#### WRITTEN TASK:
In the records below, find the line that contains "June 11, 2018" and the line that contains "photographers?". Set down exactly those lines and every line between them, and nothing more.
MATERIAL FOR THIS TASK: Begin
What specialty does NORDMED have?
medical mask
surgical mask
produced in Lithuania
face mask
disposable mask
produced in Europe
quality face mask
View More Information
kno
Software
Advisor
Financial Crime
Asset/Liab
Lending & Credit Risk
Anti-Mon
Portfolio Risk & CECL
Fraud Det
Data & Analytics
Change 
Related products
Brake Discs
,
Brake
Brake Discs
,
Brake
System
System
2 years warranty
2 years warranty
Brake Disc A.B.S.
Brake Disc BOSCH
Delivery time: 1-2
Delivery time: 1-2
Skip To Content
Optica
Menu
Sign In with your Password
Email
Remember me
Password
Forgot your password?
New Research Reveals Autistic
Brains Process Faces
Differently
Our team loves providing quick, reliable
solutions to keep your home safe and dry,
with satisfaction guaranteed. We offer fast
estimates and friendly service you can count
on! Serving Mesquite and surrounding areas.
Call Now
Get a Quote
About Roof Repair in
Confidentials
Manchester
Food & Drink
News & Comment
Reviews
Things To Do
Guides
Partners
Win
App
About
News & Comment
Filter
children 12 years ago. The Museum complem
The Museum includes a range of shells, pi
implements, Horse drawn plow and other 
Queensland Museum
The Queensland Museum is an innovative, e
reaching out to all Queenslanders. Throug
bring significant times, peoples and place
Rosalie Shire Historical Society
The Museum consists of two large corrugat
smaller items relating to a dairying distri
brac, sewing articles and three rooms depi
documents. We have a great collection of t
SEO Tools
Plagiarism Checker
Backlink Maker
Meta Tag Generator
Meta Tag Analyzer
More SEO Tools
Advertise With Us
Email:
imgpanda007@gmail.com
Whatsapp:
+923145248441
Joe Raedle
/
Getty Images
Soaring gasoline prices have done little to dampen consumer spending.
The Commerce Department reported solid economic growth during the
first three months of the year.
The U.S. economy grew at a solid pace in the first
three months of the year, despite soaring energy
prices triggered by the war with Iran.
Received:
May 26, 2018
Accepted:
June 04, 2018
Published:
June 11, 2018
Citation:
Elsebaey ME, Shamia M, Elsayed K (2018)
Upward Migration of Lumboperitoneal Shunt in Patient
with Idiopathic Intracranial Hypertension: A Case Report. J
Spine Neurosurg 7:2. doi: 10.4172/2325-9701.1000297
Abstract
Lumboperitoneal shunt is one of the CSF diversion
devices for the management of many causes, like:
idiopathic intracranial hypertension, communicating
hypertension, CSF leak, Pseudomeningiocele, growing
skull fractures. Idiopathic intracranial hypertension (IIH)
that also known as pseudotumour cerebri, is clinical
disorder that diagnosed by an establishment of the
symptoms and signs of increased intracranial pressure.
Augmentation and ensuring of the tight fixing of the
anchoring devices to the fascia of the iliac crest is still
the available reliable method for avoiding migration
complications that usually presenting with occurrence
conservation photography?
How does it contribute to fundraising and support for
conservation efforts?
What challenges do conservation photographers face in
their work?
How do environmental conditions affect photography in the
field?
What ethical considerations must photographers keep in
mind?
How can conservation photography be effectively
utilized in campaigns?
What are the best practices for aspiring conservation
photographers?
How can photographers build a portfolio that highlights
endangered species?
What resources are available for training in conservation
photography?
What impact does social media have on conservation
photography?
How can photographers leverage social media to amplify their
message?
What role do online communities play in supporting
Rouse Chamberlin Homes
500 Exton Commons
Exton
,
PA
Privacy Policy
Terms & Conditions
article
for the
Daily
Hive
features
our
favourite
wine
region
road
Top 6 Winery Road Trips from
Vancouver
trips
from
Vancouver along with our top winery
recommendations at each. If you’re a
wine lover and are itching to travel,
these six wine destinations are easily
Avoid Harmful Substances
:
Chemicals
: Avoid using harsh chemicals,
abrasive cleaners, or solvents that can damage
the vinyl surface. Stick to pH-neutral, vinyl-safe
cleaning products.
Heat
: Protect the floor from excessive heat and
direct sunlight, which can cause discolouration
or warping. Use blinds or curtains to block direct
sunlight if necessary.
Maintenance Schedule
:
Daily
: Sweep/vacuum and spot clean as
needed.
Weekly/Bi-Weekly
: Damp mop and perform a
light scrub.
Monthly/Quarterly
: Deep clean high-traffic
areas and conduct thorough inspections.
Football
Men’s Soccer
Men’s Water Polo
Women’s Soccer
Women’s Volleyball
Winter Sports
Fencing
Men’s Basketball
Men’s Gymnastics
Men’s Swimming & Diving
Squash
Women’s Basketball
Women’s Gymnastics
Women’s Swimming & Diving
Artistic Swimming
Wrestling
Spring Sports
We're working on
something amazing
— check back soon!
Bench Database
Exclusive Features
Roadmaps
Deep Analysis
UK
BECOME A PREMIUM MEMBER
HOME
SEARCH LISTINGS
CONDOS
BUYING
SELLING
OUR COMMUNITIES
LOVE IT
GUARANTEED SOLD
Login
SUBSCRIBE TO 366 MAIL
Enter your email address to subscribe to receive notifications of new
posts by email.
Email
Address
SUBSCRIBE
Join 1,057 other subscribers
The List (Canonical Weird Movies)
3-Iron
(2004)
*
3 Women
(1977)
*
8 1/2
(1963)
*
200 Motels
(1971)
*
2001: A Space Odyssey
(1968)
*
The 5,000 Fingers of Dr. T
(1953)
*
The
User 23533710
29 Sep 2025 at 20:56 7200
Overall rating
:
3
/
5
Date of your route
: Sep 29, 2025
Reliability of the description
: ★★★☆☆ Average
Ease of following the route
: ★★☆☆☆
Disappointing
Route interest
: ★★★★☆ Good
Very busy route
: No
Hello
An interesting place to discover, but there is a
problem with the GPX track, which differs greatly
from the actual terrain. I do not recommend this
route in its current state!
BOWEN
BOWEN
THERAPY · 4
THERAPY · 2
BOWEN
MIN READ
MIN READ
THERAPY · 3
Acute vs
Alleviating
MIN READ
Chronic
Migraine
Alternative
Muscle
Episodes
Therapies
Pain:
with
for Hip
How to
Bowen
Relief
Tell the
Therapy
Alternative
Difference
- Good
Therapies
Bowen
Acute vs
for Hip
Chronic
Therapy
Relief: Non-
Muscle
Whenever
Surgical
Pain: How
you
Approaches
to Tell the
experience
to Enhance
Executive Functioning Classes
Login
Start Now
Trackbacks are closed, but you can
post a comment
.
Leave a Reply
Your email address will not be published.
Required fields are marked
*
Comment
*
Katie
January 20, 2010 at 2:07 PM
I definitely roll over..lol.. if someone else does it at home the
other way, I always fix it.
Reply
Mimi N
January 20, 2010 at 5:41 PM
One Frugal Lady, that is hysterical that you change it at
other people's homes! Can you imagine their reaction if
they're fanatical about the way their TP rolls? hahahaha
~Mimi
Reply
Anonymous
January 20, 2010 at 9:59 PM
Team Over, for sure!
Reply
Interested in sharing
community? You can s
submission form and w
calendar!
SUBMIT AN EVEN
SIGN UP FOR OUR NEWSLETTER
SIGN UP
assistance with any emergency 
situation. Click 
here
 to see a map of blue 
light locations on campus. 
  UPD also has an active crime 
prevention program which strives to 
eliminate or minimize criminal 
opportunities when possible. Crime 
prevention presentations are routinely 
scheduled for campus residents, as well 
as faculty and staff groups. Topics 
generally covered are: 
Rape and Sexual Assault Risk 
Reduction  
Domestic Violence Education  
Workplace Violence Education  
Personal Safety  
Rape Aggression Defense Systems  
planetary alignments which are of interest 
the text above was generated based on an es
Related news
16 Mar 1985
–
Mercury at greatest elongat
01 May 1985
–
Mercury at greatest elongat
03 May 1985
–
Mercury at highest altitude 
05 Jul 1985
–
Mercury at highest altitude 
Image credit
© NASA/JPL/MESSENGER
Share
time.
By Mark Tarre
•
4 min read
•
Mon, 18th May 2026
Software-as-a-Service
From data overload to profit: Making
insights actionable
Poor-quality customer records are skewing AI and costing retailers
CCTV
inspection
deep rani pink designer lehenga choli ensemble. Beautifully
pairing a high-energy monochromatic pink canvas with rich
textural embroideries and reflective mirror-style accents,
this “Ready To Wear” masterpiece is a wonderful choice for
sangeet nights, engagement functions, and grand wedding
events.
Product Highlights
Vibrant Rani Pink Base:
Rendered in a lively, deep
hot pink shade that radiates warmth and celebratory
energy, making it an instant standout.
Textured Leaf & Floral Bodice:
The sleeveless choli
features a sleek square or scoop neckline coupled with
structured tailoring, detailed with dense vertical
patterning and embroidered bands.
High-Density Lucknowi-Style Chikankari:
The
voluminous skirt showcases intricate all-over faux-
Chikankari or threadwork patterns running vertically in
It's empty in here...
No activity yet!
MATERIAL FOR THIS TASK: End
#### YOUR SOLUTION:
June 11, 2018
Citation:
Elsebaey ME, Shamia M, Elsayed K (2018)
Upward Migration of Lumboperitoneal Shunt in Patient
with Idiopathic Intracranial Hypertension: A Case Report. J
Spine Neurosurg 7:2. doi: 10.4172/2325-9701.1000297
Abstract
Lumboperitoneal shunt is one of the CSF diversion
devices for the management of many causes, like:
idiopathic intracranial hypertension, communicating
hypertension, CSF leak, Pseudomeningiocele, growing
skull fractures. Idiopathic intracranial hypertension (IIH)
that also known as pseudotumour cerebri, is clinical
disorder that diagnosed by an establishment of the
symptoms and signs of increased intracranial pressure.
Augmentation and ensuring of the tight fixing of the
anchoring devices to the fascia of the iliac crest is still
the available reliable method for avoiding migration
complications that usually presenting with occurrence
conservation photography?
How does it contribute to fundraising and support for
conservation efforts?
What challenges do conservation photographers face in
their work?
How do environmental conditions affect photography in the
field?
What ethical considerations must photographers keep in
mind?
How can conservation photography be effectively
utilized in campaigns?
What are the best practices for aspiring conservation
photographers?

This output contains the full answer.